▶ _What the task requires_: Print the data exactly as it is given, please.

- Opening Delimiter -

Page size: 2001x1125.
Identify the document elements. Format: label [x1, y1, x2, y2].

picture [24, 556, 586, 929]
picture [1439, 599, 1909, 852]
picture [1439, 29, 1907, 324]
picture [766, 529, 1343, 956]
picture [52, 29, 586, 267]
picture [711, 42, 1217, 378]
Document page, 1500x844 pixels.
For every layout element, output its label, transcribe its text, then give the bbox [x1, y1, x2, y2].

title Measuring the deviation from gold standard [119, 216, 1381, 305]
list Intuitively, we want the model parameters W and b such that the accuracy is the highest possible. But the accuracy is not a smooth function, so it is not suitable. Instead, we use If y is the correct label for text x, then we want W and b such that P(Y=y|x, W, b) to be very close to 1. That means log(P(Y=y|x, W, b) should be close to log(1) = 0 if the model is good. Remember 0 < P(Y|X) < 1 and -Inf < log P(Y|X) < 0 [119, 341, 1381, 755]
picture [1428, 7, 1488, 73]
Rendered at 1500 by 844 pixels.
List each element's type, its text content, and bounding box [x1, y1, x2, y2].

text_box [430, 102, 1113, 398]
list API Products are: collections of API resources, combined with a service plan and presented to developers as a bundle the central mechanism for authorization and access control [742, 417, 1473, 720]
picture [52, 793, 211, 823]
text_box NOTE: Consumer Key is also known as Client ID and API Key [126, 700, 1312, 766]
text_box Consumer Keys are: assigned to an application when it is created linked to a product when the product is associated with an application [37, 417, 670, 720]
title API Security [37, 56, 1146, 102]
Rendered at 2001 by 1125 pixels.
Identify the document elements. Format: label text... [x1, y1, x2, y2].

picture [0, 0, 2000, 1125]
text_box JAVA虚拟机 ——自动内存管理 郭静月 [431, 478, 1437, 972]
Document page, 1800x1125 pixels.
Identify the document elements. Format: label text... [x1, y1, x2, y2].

- Closing Delimiter -

▶ _Solution_:
Page size: 2001x1125.
Identify the document elements. Format: label [x1, y1, x2, y2].

picture [24, 556, 586, 929]
picture [1439, 599, 1909, 852]
picture [1439, 29, 1907, 324]
picture [766, 529, 1343, 956]
picture [52, 29, 586, 267]
picture [711, 42, 1217, 378]
Document page, 1500x844 pixels.
For every layout element, output its label, transcribe its text, then give the bbox [x1, y1, x2, y2].

title Measuring the deviation from gold standard [119, 216, 1381, 305]
list Intuitively, we want the model parameters W and b such that the accuracy is the highest possible. But the accuracy is not a smooth function, so it is not suitable. Instead, we use If y is the correct label for text x, then we want W and b such that P(Y=y|x, W, b) to be very close to 1. That means log(P(Y=y|x, W, b) should be close to log(1) = 0 if the model is good. Remember 0 < P(Y|X) < 1 and -Inf < log P(Y|X) < 0 [119, 341, 1381, 755]
picture [1428, 7, 1488, 73]
Rendered at 1500 by 844 pixels.
List each element's type, its text content, and bounding box [x1, y1, x2, y2].

text_box [430, 102, 1113, 398]
list API Products are: collections of API resources, combined with a service plan and presented to developers as a bundle the central mechanism for authorization and access control [742, 417, 1473, 720]
picture [52, 793, 211, 823]
text_box NOTE: Consumer Key is also known as Client ID and API Key [126, 700, 1312, 766]
text_box Consumer Keys are: assigned to an application when it is created linked to a product when the product is associated with an application [37, 417, 670, 720]
title API Security [37, 56, 1146, 102]
Rendered at 2001 by 1125 pixels.
Identify the document elements. Format: label text... [x1, y1, x2, y2].

picture [0, 0, 2000, 1125]
text_box JAVA虚拟机 ——自动内存管理 郭静月 [431, 478, 1437, 972]
Document page, 1800x1125 pixels.
Identify the document elements. Format: label text... [x1, y1, x2, y2].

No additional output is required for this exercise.